Just curious… With today’s super-insulated housing and central heating, do m/any Onions keep a colder room or area for food storage and preservation? If not, where do you store things like wines, oils and root vegetables?
Our basement.
Same. We bought one of those wire storage racks with wheels that we’ve used for years in two different basements for this. Sturdy, hasn’t rusted on us yet, and easy to see what we have.
Basements are fairly rare here on the west coast.
Shallow water tables.
I lived in an old house in KC that had a real root cellar out in the yard. Pretty cool. The cats loved it.
I do not. No basement here, but would love to use our “crawlspace”. Unfortunately the space is awkward to use and gives me “the willies”. It does seem pest and somewhat water proof.
Otherwise we have no “cool, dark, dry” storage available in the summer.
i’ve been looking at homes in the area for a few years now (mostly casually) and one thing that i search on is properties with root cellars (i lived in rural France for periods in prior decades and often had access to one – fell in love with their utility). i’ve always wanted one and basements are nearly non-existent here.
Root cellar came with the house. Late 50’s rambler in MN. Plus additional shelving racks in the basement for extra dry storage.

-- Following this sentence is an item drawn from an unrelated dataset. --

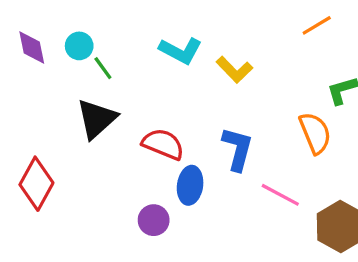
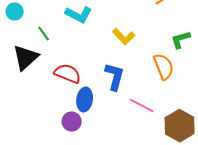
green line: (103, 68) -> (44, 34), moved
yellow L-shape: (234, 70) -> (124, 37), moved
purple circle: (154, 220) -> (72, 122), moved

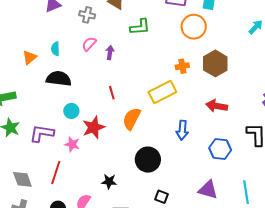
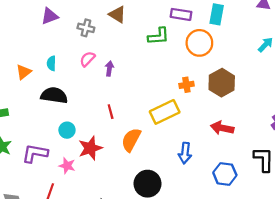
green L-shape: (140, 27) -> (158, 36), moved

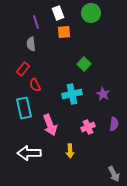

The root cellar is called the booze locker. Which is ironic cause the bourbons live on the curve bar
I have one. I keep my potatoes there.
My cousins on farms still have root cellars, too.
Extra oil and canned goods are kept in a pantry in a part of the basement that’s room temperature.
We don’t have a wine fridge. Quite a few people I know have a wine fridge. The temp in a cold room or root cellar in Ontario is not consistent enough to keep wine at an ideal temp for storing.
We have a basement cold room for our preserves, but not a real root cellar. I’d love one of those.
I live in Austin, which sits on limestone. Basements are just not done here. Also, it is both hot and humid most of the time. So we buy things like potatoes, onions, garlic, and bread in fairly small quantities. Not on topic, but we like our butter kept in a glass dish on the counter. Salted Kerrygold does fine. Unsalted anything molds.
I use a section of the basement. My last house (built ca 1994) was better (more temp consistent) because it was unfinished and I could put everything on racks and push them up against the bare concrete walls. I kept a thermometer in the wood wine rack and it would typically show 58°F in winter and 62°F in summer here in Northern Colorado. I think being unfinished and not having walls dividing the space both helped keep temps even year round. My current house (built ca 1974) has a finished basement and I’ve dedicated one of the bedrooms to food/beer/wine storage. I keep the door closed to that room to isolate from the rest of the basement’s temp control. Being 20 years older than my last house, the insulation is a lot less effective. I shut the HVAC duct to that room during winter, so the temp drops to around 55°F. During summer I open the HVAC duct to allow AC in, but it still climbs up to around 65°F.
Smart. We keep a combo hygrometer/thermometer in our basement to track when humidity is climbing in the summer months. Then we know to dehumidify, usually by opening windows, before mold happens.